23/04/2018
シーズン2
おかしい。
フリーランス医の説明は確かこう言っていた。「群れを嫌い、権威を嫌い、束縛を嫌い、専門医のライセンスと叩き上げのスキルだけが武器」だと。同業者かと思っていたが、4月からこうして与えられた研究室の机に座っている自分は明らかに違う(注:作成は勤務時間外です)。フリーランスで不整脈治療を行っていることには変わりないものの、身分は大学教授という光栄な職を与えられ、その嬉しさに浸る間もなく講義のスライド作りとこれまで通りの病院通いに追われる日々。「フリーター、家を買う」というのがあったが、その続編に立候補できるかもしれない。「フリーランス医、教授になる」とか。結局のところ、冒頭の説明はフリーランス医の定義ではなく、主人公の女医の生き様を表しているに過ぎないのだから、自分に当てはめようとしてもおかしい訳だ。
きっかけは突然でしたが、4月からの新しいスタートは半年以上に及ぶ綿密な計画と手続きによるものでした。
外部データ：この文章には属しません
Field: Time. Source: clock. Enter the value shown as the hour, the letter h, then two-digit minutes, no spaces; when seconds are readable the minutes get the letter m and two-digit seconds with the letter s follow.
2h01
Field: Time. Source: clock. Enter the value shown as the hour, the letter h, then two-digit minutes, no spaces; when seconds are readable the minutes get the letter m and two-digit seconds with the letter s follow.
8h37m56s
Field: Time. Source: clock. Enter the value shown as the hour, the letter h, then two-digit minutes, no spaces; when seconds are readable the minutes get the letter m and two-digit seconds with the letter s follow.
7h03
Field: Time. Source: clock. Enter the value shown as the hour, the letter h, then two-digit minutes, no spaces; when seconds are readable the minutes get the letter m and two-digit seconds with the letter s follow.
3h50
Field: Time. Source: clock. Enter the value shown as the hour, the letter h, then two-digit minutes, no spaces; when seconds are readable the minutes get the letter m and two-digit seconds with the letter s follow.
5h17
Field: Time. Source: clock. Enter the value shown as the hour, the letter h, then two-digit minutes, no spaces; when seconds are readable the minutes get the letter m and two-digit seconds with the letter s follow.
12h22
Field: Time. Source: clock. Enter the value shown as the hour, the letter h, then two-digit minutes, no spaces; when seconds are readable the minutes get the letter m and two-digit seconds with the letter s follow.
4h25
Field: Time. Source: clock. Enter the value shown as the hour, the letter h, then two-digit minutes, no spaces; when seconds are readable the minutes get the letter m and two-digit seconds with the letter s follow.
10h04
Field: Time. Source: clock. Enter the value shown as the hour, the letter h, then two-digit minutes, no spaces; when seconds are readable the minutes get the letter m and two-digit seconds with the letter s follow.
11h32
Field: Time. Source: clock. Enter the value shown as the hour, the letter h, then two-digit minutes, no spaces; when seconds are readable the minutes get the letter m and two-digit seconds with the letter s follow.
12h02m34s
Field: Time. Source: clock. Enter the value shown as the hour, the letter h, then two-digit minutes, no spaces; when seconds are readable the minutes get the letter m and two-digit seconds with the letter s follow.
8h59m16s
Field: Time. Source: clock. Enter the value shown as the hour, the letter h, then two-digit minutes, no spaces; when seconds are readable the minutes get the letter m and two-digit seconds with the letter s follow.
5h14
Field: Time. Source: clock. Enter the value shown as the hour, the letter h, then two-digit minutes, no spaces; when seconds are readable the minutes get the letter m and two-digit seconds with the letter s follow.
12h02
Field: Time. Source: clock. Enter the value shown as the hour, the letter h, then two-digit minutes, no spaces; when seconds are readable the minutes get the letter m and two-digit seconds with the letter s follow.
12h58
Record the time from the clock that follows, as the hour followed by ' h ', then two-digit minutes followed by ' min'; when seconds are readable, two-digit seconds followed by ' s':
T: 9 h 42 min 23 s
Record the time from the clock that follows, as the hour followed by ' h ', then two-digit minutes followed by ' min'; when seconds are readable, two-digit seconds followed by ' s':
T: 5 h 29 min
華々しい研究成果や多額の研究資金といった実績にあふれた教授ではありませんが、与えられた真っ白なキャンバスを埋めるように、大学で唯一の医師として、あるいは臨床医として特色のある講義や研究を行っていきたいと考えています。そして、これまで通りの出張アブレーションも、自らの技術向上だけでなく若手の育成にも寄与していきます。